Limitations
The main limitations of the current study are the retrospective nature
of the study, with most cases performed by a single surgeon, and the
population sample not being random, although it did include all isolated
primary CABG patients during the 2 study periods. In addition, the
protocol was implemented as a unit, so we could not analyze which
techniques were more successful than others. For example, several of the
protocol measures, such as cessation of blood thinners and use of
aminocaproic acid and cell saver, were part of our practice to varying
degrees during the first study period because their efficacy in reducing
transfusions had been previously proven. The purpose of the protocol was
to reduce transfusion rates, with the understanding that some variables
could be more impactful than others. The study did not test any of these
variables independently. However, a major change during the second
period was tolerance of anemia both intraoperatively and
postoperatively. Commonly, during the first period (group A), the
hematocrit “trigger point” for transfusion was 26% compared with 21%
for the second period (group B).
Some may argue that this study was underpowered to demonstrate improved
outcomes from a restrictive transfusion protocol. First, the low risk of
blood transfusion-related complications would require a much larger
sample to demonstrate any meaningful difference. Second, outcomes
typically measured with coronary revascularization would not necessarily
capture some of the potential long-term transfusion-related
complications. Third, the purpose of this study was to demonstrate the
feasibility and safety of implementing a transfusion reduction practice
in one of the most commonly performed cardiac operations, not to prove
or disprove the risks of blood transfusions already well documented in
the literature. Finally, there is a fundamental flaw with such an
argument. When subjecting a patient to a treatment or intervention, the
burden of proof should be on the intervening rather than the
non-intervening group. To our knowledge, there are no studies
demonstrating improved outcomes with transfusions. Should patients
undergo an operation or receive chemotherapy with no proven benefit?

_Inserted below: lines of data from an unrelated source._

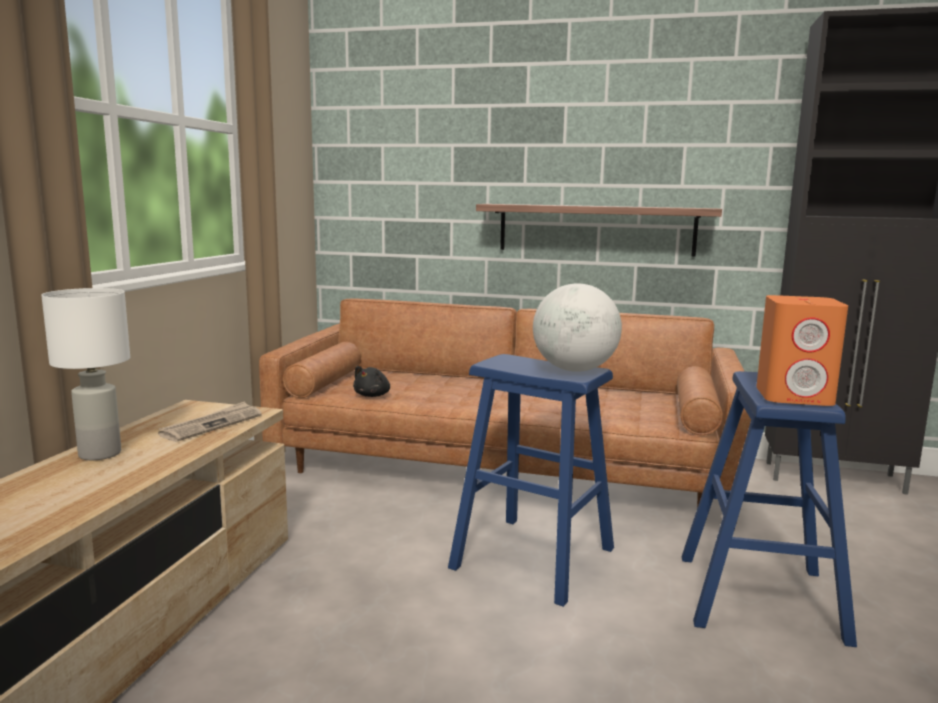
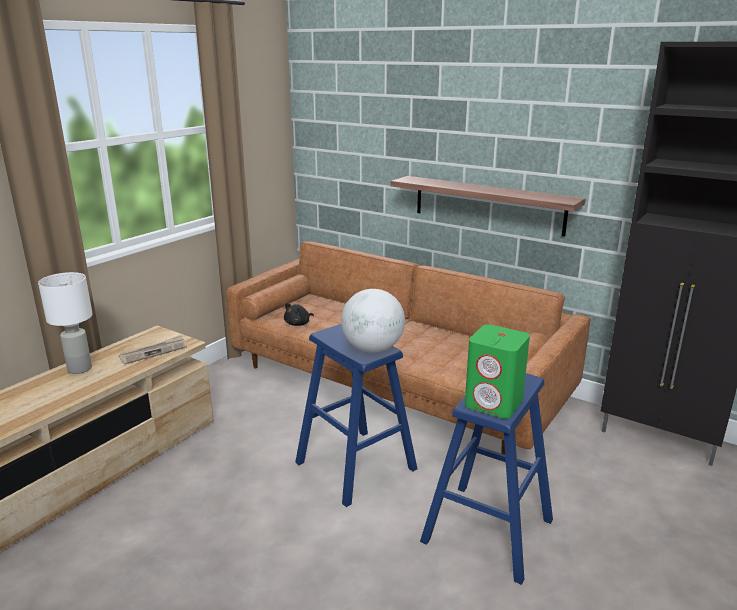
camera: 20 degrees right, 10 degrees up
orange speaker [756,295,848,406] -> green speaker [465,324,530,419]

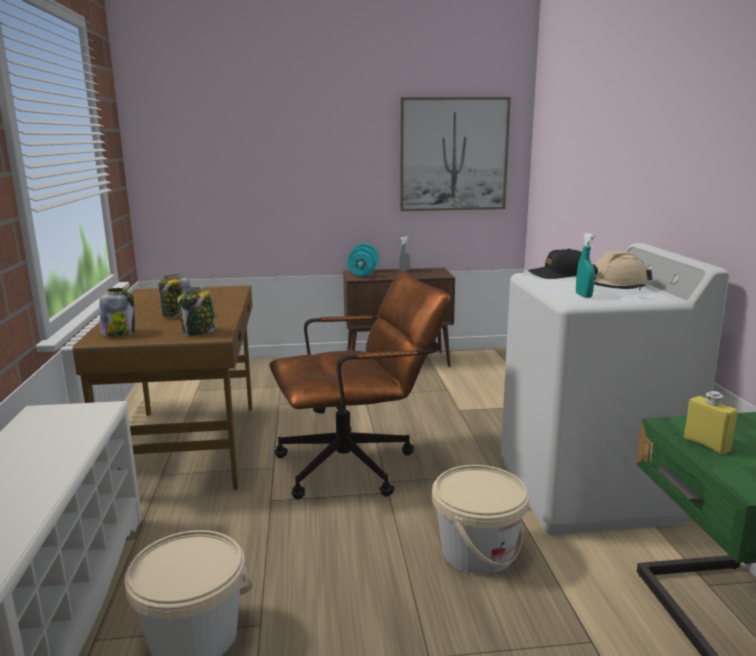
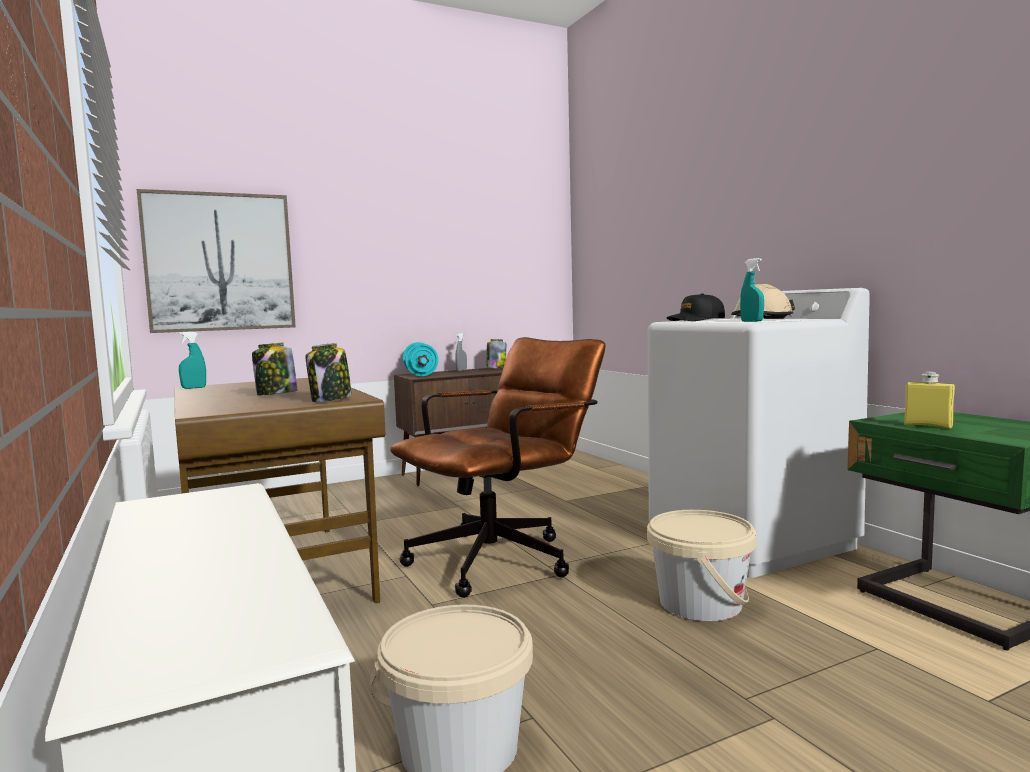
camera: 20 degrees left, 10 degrees down
jar [99,288,135,336] -> jar moved to [486,339,507,369]
picture [400,97,511,211] -> picture moved to [137,189,296,333]
none -> turquoise spray bottle [179,332,206,389]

Blood products are a scarce resource,31,32 and
exhausting them without a proven justification in an era of
evidence-based medicine imposes a moral question. Should we transfuse a
stable patient post-CABG merely for a predetermined hematocrit trigger
point, while it could be life saving for another patient?
Two key issues are at hand. First is the realization and acceptance of
the team caring for the patient that a blood transfusion does not lead
to better outcomes and may actually be detrimental. Second, and perhaps
more challenging, is taking ownership and interest in reducing blood
use. This would require buy-in from all team members. At our facility,
the primary caretaker is the surgeon, who must approve or deny all
transfusion requests. This could be more challenging in other settings
with multiple services (such as intensivists, residents, etc.),
mandating strict adherence to a protocol agreed on by all.